━━━ DOCUMENT PASSAGE
The test of linearity is used to assess whether the relationship between the dependent variables and the independent variables is linear. This is necessary given that linearity is one of the key assumptions of statistical tests of regression and verifying it is crucial for ensuring the validity of the model’s estimates and predictions.
plot(slr_test, which = 1)
This test is necessary to confirm that each observation is independent of the other. It helps to identify autocorrelationthat is introduced when the data is collected over a close period of time or when one observation is related to another observation. Autocorrelation leads to underestimated standard errors and inflated t-statistics.
pacman::p_load("lmtest")
dwtest(slr_test)
##
## Durbin-Watson test
##
## data: slr_test
## DW = 1.9104, p-value = 0.1573
## alternative hypothesis: true autocorrelation is greater than 0
The test of normality assesses whether the residuals are normally distributed, i.e., most residuals (errors) are close to zero and large errors are rare. A Q-Q plot can be used to conduct the test of normality. A Q-Q plot is a scatterplot of the quantiles of the residuals against the quantiles of a normal distribution. Quantiles are statistical values that divide a dataset or probability distribution into equal-sized intervals. They help in understanding how data is distributed by marking specific points that separate the data into groups of equal size.
plot(slr_test, which = 2)
Homoscedasticity requires that the spread of residuals should be constant across all levels of the independent variable. A scale-location plot (a.k.a. spread-location plot) can be used to conduct a test of homoscedasticity.
The x-axis shows the fitted (predicted) values from the model and the y-axis shows the square root of the standardized residuals. The red line is added to help visualize any patterns.
In a model with homoscedastic errors (equal variance across all predicted values):
• Points should be randomly scattered around a horizontal line
• The smooth line should be approximately horizontal
• The vertical spread of points should be roughly equal across all fitted values
• No obvious patterns, funnels, or trends should be visible
plot(slr_test, which = 3)
━━━━━━
━━━ MATERIAL SUPPLIED
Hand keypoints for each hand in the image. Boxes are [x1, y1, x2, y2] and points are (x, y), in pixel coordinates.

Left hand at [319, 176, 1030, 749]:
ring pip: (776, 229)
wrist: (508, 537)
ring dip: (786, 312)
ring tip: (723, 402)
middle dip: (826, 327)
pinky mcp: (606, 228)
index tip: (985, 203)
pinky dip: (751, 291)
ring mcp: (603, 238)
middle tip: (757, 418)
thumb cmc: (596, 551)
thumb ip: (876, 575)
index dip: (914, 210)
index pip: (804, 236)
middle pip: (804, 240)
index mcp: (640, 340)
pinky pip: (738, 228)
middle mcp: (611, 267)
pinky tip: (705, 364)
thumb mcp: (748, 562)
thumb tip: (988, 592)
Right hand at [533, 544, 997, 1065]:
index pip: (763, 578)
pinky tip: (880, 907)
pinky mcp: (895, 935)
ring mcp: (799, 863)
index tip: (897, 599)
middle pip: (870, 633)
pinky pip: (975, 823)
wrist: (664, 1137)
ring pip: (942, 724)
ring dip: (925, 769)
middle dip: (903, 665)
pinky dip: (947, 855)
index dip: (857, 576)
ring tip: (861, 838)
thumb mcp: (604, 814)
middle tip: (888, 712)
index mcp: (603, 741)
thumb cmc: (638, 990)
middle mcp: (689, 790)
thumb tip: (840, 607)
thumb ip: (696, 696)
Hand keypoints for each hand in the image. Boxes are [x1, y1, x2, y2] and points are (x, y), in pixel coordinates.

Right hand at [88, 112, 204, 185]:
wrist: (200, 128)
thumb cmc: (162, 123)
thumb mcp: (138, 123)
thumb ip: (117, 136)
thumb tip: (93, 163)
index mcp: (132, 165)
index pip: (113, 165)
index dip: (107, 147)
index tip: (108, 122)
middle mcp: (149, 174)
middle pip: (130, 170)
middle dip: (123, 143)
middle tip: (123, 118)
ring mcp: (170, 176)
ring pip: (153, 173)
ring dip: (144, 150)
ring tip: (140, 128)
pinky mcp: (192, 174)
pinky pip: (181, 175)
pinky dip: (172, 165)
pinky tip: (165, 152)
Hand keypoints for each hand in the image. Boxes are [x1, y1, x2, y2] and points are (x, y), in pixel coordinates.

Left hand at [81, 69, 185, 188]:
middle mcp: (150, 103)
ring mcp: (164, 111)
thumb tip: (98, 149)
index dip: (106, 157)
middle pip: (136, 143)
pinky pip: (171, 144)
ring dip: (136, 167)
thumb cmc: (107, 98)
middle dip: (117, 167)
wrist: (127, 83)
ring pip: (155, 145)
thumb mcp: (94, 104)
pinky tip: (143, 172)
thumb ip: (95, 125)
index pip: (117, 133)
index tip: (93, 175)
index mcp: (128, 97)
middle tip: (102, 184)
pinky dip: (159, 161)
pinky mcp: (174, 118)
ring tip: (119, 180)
━━━━━━
> _TO DO_:
Resume the passage on regression diagnostics above, picking up after its final line.

> _ANSWER BOX_:
The graphical representations of the various tests of assumptions should be accompanied by quantitative values. The gvlma package (Global Validation of Linear Models Assumptions) is useful for this purpose.
pacman::p_load("gvlma")
gvlma_results <- gvlma(slr_test)
summary(gvlma_results)
##
## Call:
## lm(formula = customer_lifetime_value ~ purchase_frequency, data = clv_data)
##
## Residuals:
## Min 1Q Median 3Q Max
## -19.1176 -5.6169 -0.0491 5.6618 20.4837
##
## Coefficients:
## Estimate Std. Error t value Pr(>|t|)
## (Intercept) 52.2538 0.9042 57.79 <2e-16 ***
## purchase_frequency 19.5356 0.1700 114.91 <2e-16 ***
## ---
## Signif. codes: 0 '***' 0.001 '**' 0.01 '*' 0.05 '.' 0.1 ' ' 1
##
## Residual standard error: 7.734 on 498 degrees of freedom
## Multiple R-squared: 0.9637, Adjusted R-squared: 0.9636
## F-statistic: 1.32e+04 on 1 and 498 DF, p-value: < 2.2e-16
##
##
## ASSESSMENT OF THE LINEAR MODEL ASSUMPTIONS
## USING THE GLOBAL TEST ON 4 DEGREES-OF-FREEDOM:
## Level of Significance = 0.05
##
## Call:
## gvlma(x = slr_test)
##
## Value p-value Decision
## Global Stat 5.08943 0.27824 Assumptions acceptable.
## Skewness 0.03973 0.84201 Assumptions acceptable.
## Kurtosis 3.61252 0.05735 Assumptions acceptable.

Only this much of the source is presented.